Monday, 12 January 2009
Influence of Niņo sea-surface temperatures and soil moisture on summer precipitation in the U.S. Great Plains
Hall 5 (Phoenix Convention Center)
Various modeling studies have been performed to investigate the influence of remote sea-surface temperatures (SST) and local soil moisture on summer precipitation in the U.S. Great Plains. Due to the lack of observational soil moisture data, few studies have examined how interactions between teleconnections and local variables (such as snow cover and soil moisture) influence summer precipitation. In this study, we used Variable Infiltration Capacity (VIC) (1920-2007) to provide simulated soil moisture data to examine the relationship between antecedent soil moisture conditions and summer precipitation. VIC soil moisture simulations have been extensively evaluated against measured soil moisture in the United States and results suggest that VIC does well in replicating observed soil moisture patterns. For example, our own analysis using soil moisture observations from the Soil Climate Network Analysis Network (SCAN) demonstrated that the correlations with the VIC soil moisture model exceed 0.8. The Standardized Precipitation Index (SPI) was calculated using the Precipitation-elevation Regressions on Independent Slopes Model (PRISM) data and the 1-month SPI values for June-July-August (JJA) were averaged to represent summer precipitation. The extended reconstructed sea surface temperature (ERSST) v.3 was used to calculate monthly SST anomalies over the Niņo regions (e.g. Niņo 3 and Niņo 4).

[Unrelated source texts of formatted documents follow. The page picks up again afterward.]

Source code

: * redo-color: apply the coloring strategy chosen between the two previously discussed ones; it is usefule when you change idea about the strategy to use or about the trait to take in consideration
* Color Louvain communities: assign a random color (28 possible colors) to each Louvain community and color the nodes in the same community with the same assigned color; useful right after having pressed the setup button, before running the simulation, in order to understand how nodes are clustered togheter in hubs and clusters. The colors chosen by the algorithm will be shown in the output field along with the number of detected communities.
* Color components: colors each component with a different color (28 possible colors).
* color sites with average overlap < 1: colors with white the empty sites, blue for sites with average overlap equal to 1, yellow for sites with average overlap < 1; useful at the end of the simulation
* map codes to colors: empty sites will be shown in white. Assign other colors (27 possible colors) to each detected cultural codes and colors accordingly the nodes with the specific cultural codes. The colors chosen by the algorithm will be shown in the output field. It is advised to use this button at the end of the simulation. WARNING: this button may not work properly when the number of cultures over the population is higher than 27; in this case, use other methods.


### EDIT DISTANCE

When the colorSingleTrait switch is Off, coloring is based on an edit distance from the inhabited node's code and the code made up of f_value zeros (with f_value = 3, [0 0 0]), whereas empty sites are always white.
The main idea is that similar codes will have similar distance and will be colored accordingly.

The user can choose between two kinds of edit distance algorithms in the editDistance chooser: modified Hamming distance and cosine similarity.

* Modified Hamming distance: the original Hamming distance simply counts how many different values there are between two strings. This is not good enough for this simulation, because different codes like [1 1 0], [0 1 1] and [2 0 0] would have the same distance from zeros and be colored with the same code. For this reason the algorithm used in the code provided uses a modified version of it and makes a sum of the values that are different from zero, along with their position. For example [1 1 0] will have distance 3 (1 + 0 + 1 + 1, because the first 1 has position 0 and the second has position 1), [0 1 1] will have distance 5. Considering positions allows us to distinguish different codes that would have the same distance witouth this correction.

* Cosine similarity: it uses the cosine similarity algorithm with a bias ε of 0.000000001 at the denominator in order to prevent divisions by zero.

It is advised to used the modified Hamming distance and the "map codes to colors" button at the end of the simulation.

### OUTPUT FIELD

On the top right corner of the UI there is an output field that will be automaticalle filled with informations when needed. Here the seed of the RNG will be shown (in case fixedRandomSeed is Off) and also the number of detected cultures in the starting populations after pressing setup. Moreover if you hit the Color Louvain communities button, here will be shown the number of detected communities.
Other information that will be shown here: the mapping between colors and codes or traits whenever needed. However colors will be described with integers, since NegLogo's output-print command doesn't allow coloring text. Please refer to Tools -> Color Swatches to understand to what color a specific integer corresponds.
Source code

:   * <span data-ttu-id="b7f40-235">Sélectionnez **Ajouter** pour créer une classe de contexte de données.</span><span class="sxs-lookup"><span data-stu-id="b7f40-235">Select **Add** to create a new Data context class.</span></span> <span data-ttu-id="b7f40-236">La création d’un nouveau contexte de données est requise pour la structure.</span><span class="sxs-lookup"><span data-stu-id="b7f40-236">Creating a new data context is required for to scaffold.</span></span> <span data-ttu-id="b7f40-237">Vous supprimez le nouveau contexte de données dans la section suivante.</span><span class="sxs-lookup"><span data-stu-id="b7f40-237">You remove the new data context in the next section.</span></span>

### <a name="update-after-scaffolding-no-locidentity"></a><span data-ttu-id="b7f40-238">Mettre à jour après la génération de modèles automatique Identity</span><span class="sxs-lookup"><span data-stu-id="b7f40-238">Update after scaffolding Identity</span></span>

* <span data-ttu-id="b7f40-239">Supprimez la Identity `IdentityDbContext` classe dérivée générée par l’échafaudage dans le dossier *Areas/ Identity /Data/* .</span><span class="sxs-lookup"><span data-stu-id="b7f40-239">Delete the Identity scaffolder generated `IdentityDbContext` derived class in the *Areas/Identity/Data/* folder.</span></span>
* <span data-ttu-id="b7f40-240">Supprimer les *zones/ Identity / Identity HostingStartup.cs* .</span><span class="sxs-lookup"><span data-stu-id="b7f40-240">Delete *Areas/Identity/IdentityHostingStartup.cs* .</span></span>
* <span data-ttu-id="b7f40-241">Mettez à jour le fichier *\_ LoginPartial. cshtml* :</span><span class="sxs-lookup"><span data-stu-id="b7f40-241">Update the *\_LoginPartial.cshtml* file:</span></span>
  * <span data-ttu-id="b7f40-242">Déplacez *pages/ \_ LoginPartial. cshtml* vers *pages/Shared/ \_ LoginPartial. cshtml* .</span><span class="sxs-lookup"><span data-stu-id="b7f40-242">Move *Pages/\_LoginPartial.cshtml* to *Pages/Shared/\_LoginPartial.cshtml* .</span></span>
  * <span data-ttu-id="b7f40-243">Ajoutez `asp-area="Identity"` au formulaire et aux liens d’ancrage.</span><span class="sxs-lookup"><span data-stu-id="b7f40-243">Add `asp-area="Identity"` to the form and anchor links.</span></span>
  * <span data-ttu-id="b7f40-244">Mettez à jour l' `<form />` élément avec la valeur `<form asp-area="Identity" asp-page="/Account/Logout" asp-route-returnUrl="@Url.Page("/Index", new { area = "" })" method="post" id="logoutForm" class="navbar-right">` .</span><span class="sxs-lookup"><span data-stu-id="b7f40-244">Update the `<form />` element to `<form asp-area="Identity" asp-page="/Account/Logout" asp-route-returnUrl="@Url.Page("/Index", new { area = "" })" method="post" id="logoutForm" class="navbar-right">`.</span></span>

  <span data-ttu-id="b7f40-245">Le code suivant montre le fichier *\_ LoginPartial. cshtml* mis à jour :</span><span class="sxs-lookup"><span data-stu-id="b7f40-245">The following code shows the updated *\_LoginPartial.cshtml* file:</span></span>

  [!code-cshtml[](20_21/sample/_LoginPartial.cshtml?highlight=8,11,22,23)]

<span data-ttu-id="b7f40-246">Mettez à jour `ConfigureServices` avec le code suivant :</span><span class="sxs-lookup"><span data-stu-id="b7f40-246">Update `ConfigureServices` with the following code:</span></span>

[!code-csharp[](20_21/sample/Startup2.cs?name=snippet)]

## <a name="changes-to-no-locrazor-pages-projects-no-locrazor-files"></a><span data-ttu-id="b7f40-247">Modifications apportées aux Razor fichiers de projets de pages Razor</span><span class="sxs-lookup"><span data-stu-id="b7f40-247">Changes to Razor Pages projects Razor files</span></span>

Preliminary results indicate that spring (May 1st) soil moisture is significantly correlated with summer SPI only during periods of where Niņo SSTs are not strongly correlation with summer SPI (e.g. 1925-1936). During periods where Niņo SSTs are strongly correlated with summer SPI (e.g. 1940-1970), spring soil moisture is not a good indicator of summer precipitation in the U.S. Great Plains. These periods of strong correlation between Niņo SSTs and summer precipitation are often associated with strong SST persistence. In our study SST persistence was measured by calculating the lagged spatial SST correlations over the Niņo regions. This study suggests that both local soil moisture and remote SST anomalies influence summer precipitation in the U.S. Great Plains. The soil moisture anomalies are of greatest important during years when SST persistence is low.